PROBLEM TO SOLVE —
Starting with the first line, output the data exactly, through to the last line.

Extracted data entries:
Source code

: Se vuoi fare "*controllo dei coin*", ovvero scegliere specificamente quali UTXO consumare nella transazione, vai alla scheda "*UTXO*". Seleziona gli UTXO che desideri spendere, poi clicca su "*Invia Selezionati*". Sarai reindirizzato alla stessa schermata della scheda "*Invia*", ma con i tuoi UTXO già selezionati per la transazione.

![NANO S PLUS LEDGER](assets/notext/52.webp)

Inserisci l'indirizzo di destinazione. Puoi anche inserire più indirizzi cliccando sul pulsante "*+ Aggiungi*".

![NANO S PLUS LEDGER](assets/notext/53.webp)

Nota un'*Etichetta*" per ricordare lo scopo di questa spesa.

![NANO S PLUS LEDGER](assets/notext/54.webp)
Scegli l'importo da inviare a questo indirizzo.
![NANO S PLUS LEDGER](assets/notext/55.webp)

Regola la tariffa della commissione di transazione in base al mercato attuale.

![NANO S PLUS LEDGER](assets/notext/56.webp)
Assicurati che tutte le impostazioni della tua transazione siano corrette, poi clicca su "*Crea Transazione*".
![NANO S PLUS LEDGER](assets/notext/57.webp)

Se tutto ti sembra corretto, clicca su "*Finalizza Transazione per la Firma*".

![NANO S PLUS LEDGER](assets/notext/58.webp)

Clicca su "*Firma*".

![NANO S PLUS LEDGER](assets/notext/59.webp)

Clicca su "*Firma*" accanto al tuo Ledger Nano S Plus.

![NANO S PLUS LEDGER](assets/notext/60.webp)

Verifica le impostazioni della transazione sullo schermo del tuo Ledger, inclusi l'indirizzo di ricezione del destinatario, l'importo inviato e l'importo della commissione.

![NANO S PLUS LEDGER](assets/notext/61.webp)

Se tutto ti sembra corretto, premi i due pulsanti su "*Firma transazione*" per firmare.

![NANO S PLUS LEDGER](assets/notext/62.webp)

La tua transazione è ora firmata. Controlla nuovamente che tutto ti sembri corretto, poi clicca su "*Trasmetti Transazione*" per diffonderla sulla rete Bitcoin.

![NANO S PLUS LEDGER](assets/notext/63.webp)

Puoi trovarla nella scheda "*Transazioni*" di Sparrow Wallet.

ANSWER BELOW —
Source code

: Se vuoi fare "*controllo dei coin*", ovvero scegliere specificamente quali UTXO consumare nella transazione, vai alla scheda "*UTXO*". Seleziona gli UTXO che desideri spendere, poi clicca su "*Invia Selezionati*". Sarai reindirizzato alla stessa schermata della scheda "*Invia*", ma con i tuoi UTXO già selezionati per la transazione.

![NANO S PLUS LEDGER](assets/notext/52.webp)

Inserisci l'indirizzo di destinazione. Puoi anche inserire più indirizzi cliccando sul pulsante "*+ Aggiungi*".

![NANO S PLUS LEDGER](assets/notext/53.webp)

Nota un'*Etichetta*" per ricordare lo scopo di questa spesa.

![NANO S PLUS LEDGER](assets/notext/54.webp)
Scegli l'importo da inviare a questo indirizzo.
![NANO S PLUS LEDGER](assets/notext/55.webp)

Regola la tariffa della commissione di transazione in base al mercato attuale.

![NANO S PLUS LEDGER](assets/notext/56.webp)
Assicurati che tutte le impostazioni della tua transazione siano corrette, poi clicca su "*Crea Transazione*".
![NANO S PLUS LEDGER](assets/notext/57.webp)

Se tutto ti sembra corretto, clicca su "*Finalizza Transazione per la Firma*".

![NANO S PLUS LEDGER](assets/notext/58.webp)

Clicca su "*Firma*".

![NANO S PLUS LEDGER](assets/notext/59.webp)

Clicca su "*Firma*" accanto al tuo Ledger Nano S Plus.

![NANO S PLUS LEDGER](assets/notext/60.webp)

Verifica le impostazioni della transazione sullo schermo del tuo Ledger, inclusi l'indirizzo di ricezione del destinatario, l'importo inviato e l'importo della commissione.

![NANO S PLUS LEDGER](assets/notext/61.webp)

Se tutto ti sembra corretto, premi i due pulsanti su "*Firma transazione*" per firmare.

![NANO S PLUS LEDGER](assets/notext/62.webp)

La tua transazione è ora firmata. Controlla nuovamente che tutto ti sembri corretto, poi clicca su "*Trasmetti Transazione*" per diffonderla sulla rete Bitcoin.

![NANO S PLUS LEDGER](assets/notext/63.webp)

Puoi trovarla nella scheda "*Transazioni*" di Sparrow Wallet.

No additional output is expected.